THE INPUT —
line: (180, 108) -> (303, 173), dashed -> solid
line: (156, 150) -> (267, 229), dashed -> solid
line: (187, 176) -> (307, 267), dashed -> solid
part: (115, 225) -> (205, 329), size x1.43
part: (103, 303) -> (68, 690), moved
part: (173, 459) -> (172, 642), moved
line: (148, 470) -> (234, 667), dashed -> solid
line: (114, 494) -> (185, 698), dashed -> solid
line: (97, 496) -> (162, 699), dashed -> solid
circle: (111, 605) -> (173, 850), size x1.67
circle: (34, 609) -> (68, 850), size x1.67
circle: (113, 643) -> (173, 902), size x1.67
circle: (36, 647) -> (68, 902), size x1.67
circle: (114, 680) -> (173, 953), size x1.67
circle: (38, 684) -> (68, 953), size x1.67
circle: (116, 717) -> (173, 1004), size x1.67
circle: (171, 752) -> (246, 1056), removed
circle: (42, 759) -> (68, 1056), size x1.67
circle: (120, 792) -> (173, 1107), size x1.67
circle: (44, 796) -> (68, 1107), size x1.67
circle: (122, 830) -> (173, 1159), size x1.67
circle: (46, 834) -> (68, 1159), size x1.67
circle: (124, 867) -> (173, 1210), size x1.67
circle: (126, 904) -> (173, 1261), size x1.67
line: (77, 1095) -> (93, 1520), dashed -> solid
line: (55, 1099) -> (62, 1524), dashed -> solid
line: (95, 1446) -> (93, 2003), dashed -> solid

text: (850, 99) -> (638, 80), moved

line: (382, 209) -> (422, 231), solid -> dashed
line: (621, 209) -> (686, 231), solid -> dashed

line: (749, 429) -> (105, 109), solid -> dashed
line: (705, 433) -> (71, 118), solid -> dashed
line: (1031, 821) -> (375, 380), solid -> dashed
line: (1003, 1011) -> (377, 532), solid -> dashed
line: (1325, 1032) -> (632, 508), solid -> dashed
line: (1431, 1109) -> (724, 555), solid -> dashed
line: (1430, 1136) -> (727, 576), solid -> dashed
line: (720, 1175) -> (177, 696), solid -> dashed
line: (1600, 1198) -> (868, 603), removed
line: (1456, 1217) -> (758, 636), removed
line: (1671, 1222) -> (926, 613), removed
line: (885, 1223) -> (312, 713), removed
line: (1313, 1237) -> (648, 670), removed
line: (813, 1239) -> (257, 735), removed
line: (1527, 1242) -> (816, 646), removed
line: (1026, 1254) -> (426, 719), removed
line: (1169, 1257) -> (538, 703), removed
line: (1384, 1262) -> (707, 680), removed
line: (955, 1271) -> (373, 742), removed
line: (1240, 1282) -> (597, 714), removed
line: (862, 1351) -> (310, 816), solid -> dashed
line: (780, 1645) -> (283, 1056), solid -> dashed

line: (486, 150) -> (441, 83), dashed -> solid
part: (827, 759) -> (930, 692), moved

YOUR GOAL — Nothing in the data should be left out when you retype it exactly.

EXERCISE OUTPUT —
line: (180, 108) -> (303, 173), dashed -> solid
line: (156, 150) -> (267, 229), dashed -> solid
line: (187, 176) -> (307, 267), dashed -> solid
part: (115, 225) -> (205, 329), size x1.43
part: (103, 303) -> (68, 690), moved
part: (173, 459) -> (172, 642), moved
line: (148, 470) -> (234, 667), dashed -> solid
line: (114, 494) -> (185, 698), dashed -> solid
line: (97, 496) -> (162, 699), dashed -> solid
circle: (111, 605) -> (173, 850), size x1.67
circle: (34, 609) -> (68, 850), size x1.67
circle: (113, 643) -> (173, 902), size x1.67
circle: (36, 647) -> (68, 902), size x1.67
circle: (114, 680) -> (173, 953), size x1.67
circle: (38, 684) -> (68, 953), size x1.67
circle: (116, 717) -> (173, 1004), size x1.67
circle: (171, 752) -> (246, 1056), removed
circle: (42, 759) -> (68, 1056), size x1.67
circle: (120, 792) -> (173, 1107), size x1.67
circle: (44, 796) -> (68, 1107), size x1.67
circle: (122, 830) -> (173, 1159), size x1.67
circle: (46, 834) -> (68, 1159), size x1.67
circle: (124, 867) -> (173, 1210), size x1.67
circle: (126, 904) -> (173, 1261), size x1.67
line: (77, 1095) -> (93, 1520), dashed -> solid
line: (55, 1099) -> (62, 1524), dashed -> solid
line: (95, 1446) -> (93, 2003), dashed -> solid

text: (850, 99) -> (638, 80), moved

line: (382, 209) -> (422, 231), solid -> dashed
line: (621, 209) -> (686, 231), solid -> dashed

line: (749, 429) -> (105, 109), solid -> dashed
line: (705, 433) -> (71, 118), solid -> dashed
line: (1031, 821) -> (375, 380), solid -> dashed
line: (1003, 1011) -> (377, 532), solid -> dashed
line: (1325, 1032) -> (632, 508), solid -> dashed
line: (1431, 1109) -> (724, 555), solid -> dashed
line: (1430, 1136) -> (727, 576), solid -> dashed
line: (720, 1175) -> (177, 696), solid -> dashed
line: (1600, 1198) -> (868, 603), removed
line: (1456, 1217) -> (758, 636), removed
line: (1671, 1222) -> (926, 613), removed
line: (885, 1223) -> (312, 713), removed
line: (1313, 1237) -> (648, 670), removed
line: (813, 1239) -> (257, 735), removed
line: (1527, 1242) -> (816, 646), removed
line: (1026, 1254) -> (426, 719), removed
line: (1169, 1257) -> (538, 703), removed
line: (1384, 1262) -> (707, 680), removed
line: (955, 1271) -> (373, 742), removed
line: (1240, 1282) -> (597, 714), removed
line: (862, 1351) -> (310, 816), solid -> dashed
line: (780, 1645) -> (283, 1056), solid -> dashed

line: (486, 150) -> (441, 83), dashed -> solid
part: (827, 759) -> (930, 692), moved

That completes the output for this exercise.